→ Supplied material:
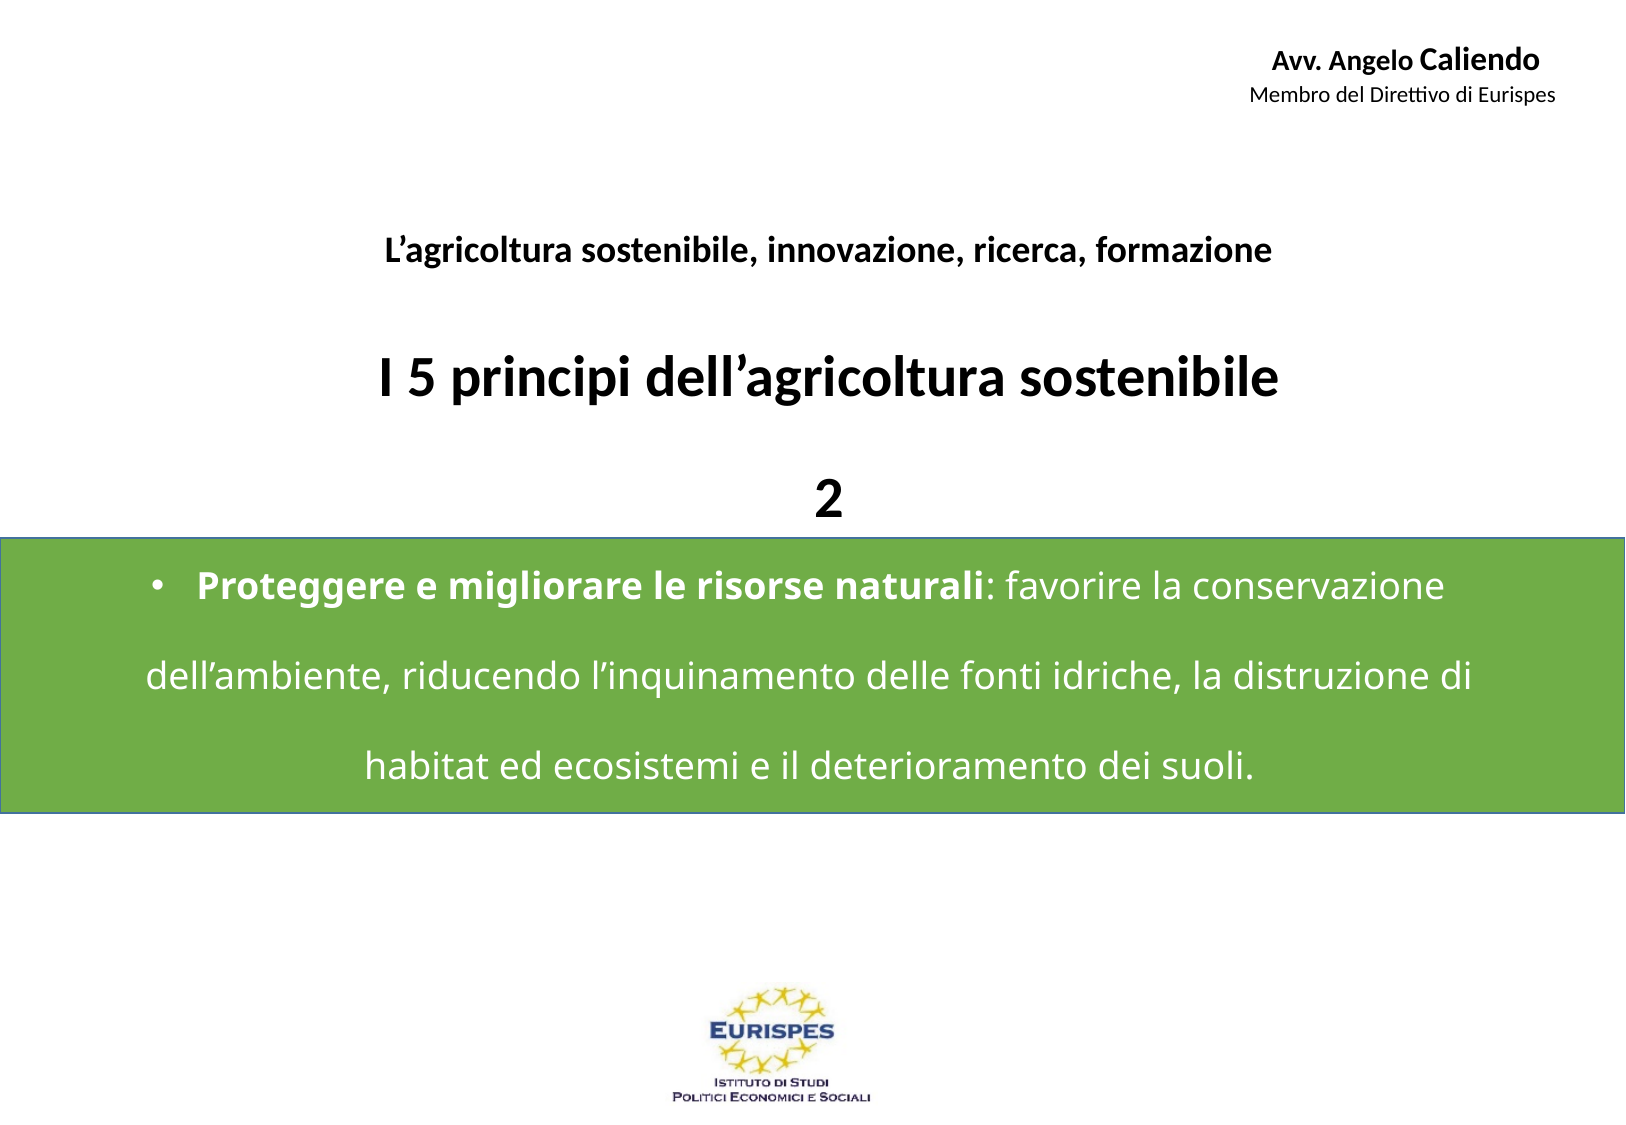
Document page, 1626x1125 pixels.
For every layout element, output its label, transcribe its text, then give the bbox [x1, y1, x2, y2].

picture [665, 982, 878, 1106]
text_box Membro del Direttivo di Eurispes [1115, 71, 1625, 115]
text_box I 5 principi dell’agricoltura sostenibile [344, 330, 1315, 416]
text_box [0, 537, 1625, 814]
text_box 2 [344, 452, 1315, 537]
text_box Avv. Angelo Caliendo [1138, 30, 1625, 71]
text_box L’agricoltura sostenibile, innovazione, ricerca, formazione [344, 217, 1315, 278]
text_box Proteggere e migliorare le risorse naturali: favorire la conservazione dell’ambiente, riducendo l’inquinamento delle fonti idriche, la distruzione di habitat ed ecosistemi e il deterioramento dei suoli. [130, 509, 1489, 795]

→ Your assignment: Be exact. Write out all the entries and omit the pictures.

→ Solution for this task:
Document page, 1626x1125 pixels.
For every layout element, output its label, transcribe its text, then give the bbox [x1, y1, x2, y2].

picture [665, 982, 878, 1106]
text_box Membro del Direttivo di Eurispes [1115, 71, 1625, 115]
text_box I 5 principi dell’agricoltura sostenibile [344, 330, 1315, 416]
text_box [0, 537, 1625, 814]
text_box 2 [344, 452, 1315, 537]
text_box Avv. Angelo Caliendo [1138, 30, 1625, 71]
text_box L’agricoltura sostenibile, innovazione, ricerca, formazione [344, 217, 1315, 278]
text_box Proteggere e migliorare le risorse naturali: favorire la conservazione dell’ambiente, riducendo l’inquinamento delle fonti idriche, la distruzione di habitat ed ecosistemi e il deterioramento dei suoli. [130, 509, 1489, 795]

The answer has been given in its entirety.